Healing is at the heart of Poundmaker’s Lodge, a drug treatment centre that used to be a residential school. Healing is also at the heart of the Truth and Reconciliation Commission
Years before it went up in flames, something good happened at the Edmonton Indian Residential School.
Between its closure in 1968 and destruction 32 years later, a group of Edmonton-area aboriginals gave it a new purpose, turning the red-bricked, greenroofed building into a fledgling substance abuse recovery centre.
Over the next decade, St. Albert’s Poundmaker’s Lodge offered those with drug and alcohol problems a place to come clean.
“At the time, we were facing a lot of addictions,” said Willie Littlechild, a former residential school student himself and one of five signatories to the society’s bylaws in 1973. “We weren’t really sure at the time the connection it had with residential school. But now we know.”

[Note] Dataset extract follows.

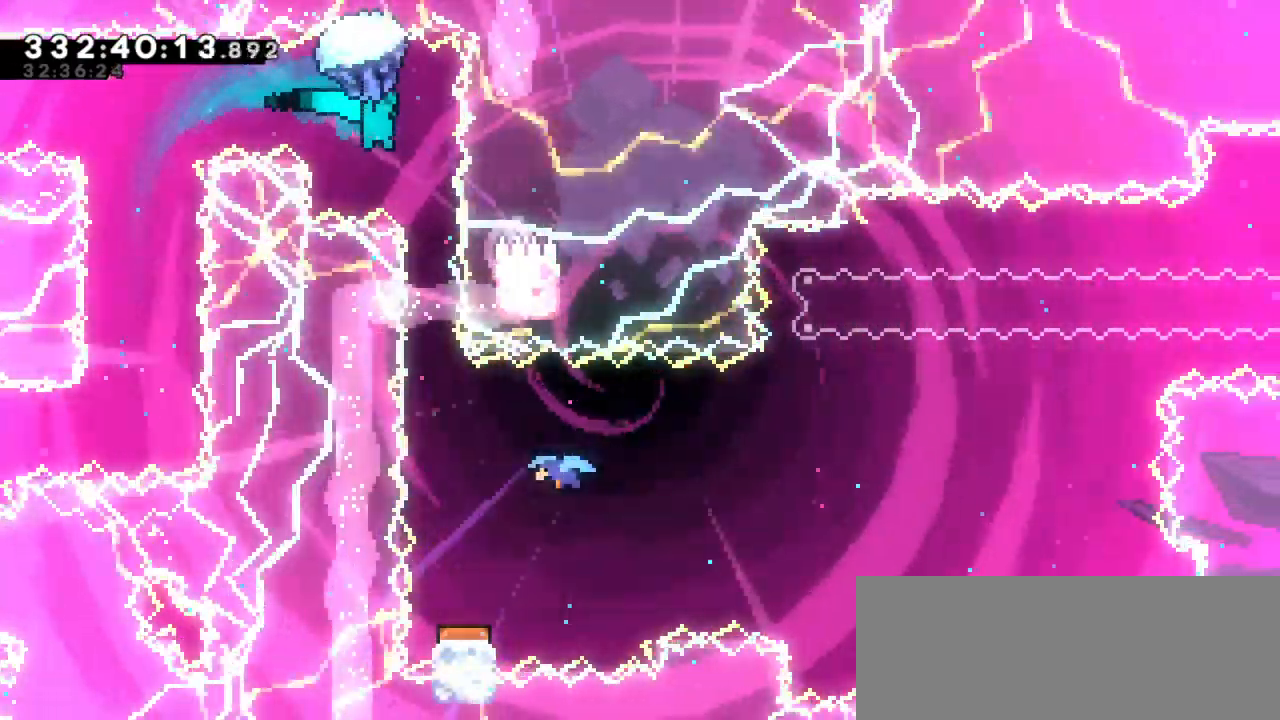
Gameplay with keyboard; each line is a JSON object with the keys held at the frame after it. "events" lists presses ("down") and releases ("up") of "dash", "demo", "down", "jump", "jump2", "left", "right" and "up" between this image and that frame as [ms after this image, input, new state], when the widget could be followed in between. No other keys are recorded. Mouse input is not recorded. Key names are as the overlay labels them; some are game actions (e.g. jump) rather than physical keys. Not read: grab.
{"keys": [], "events": [[250, "right", "down"], [367, "right", "up"]]}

This week, Edmonton will host the seventh and final event of the Canadian Truth and Reconciliation Commission, in a four-day public event beginning Thursday at the Shaw Conference Centre.
The commissioners hope this last chance for public testimony draws those who weren’t ready to speak at previous events in Saskatchewan, Manitoba and British Columbia.

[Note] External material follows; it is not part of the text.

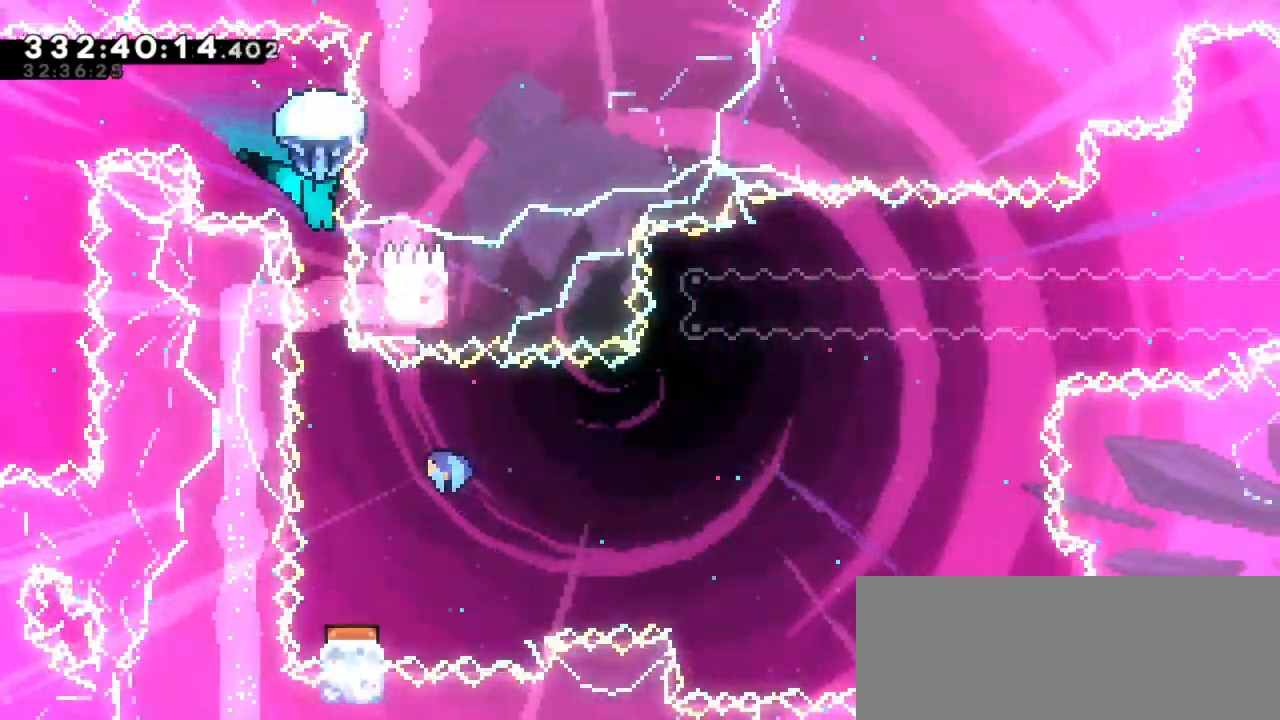
{"keys": [], "events": [[217, "right", "down"], [300, "right", "up"]]}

They also hope the rest of the country will be listening.
Littlechild, who went on to a successful law career and a stint in Parliament, is one of three commissioners tasked with leading the five-year, $60-million quest to uncover what happened between the 1870s and 1996, when more than 150,000 aboriginal children were placed in federally funded, church-run schools, mostly in the northern and western portion of the country.
According to the commission’s estimates, about 12,000 survivors still live in Alberta, a significant number of those in Edmonton. Hundreds will tell their stories.

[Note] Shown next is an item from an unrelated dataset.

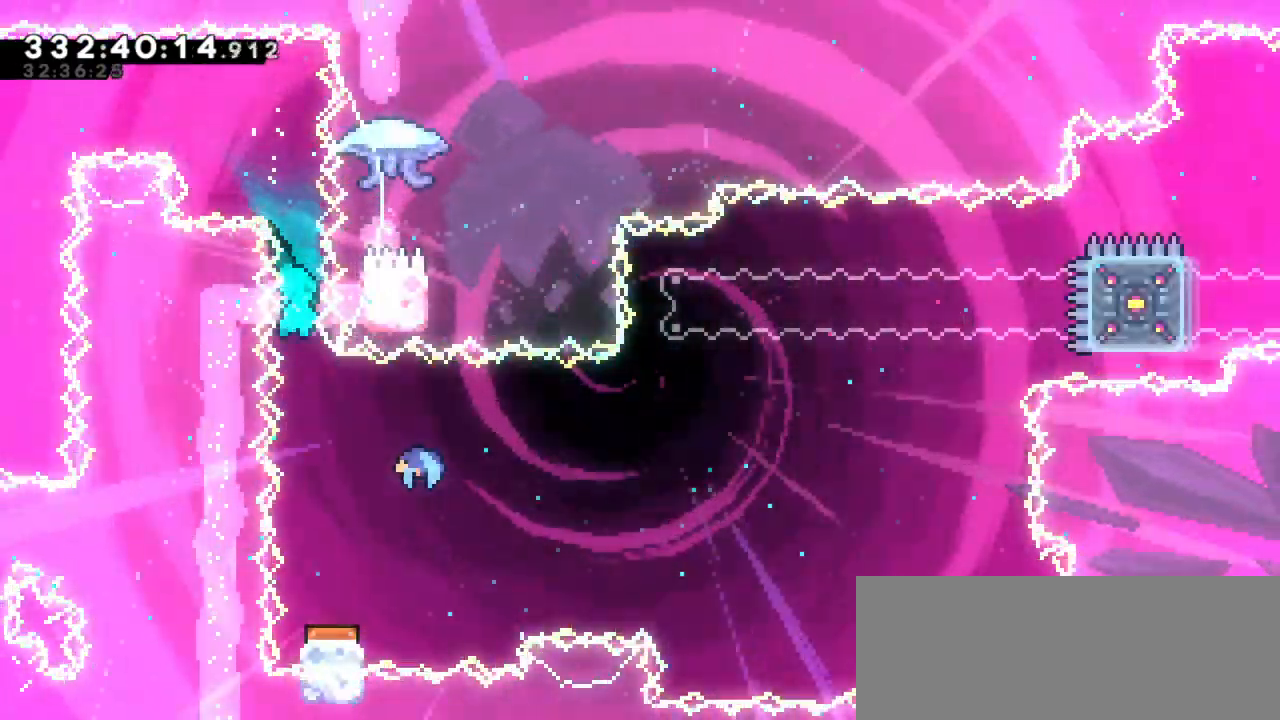
{"keys": [], "events": [[217, "right", "down"], [283, "right", "up"]]}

Reconciliation is a big word, an impossibly broad and ambitious goal. It can’t be ratified through a microphone or guaranteed with a signature, apology or proclamation. For those grappling with the residential school legacy, it’s less of a burgeoning fire than a slow, painful recovery.
Over the past 4.8 years — Littlechild is precise on that number — the Maskwac isborn commissioner has become intimately linked with 138 other places like the Edmonton Indian Residential School, a farm and school run for nearly half a century by the United Church of Canada.
He has listened to roughly 7,000 stories of hunger and thirst, of homesickness and isolation, of brutal discipline and inappropriate touching.
In the next year, the commission will begin its culminating work, a final report due in July 2015 that will weave the stories with millions of government and church documents.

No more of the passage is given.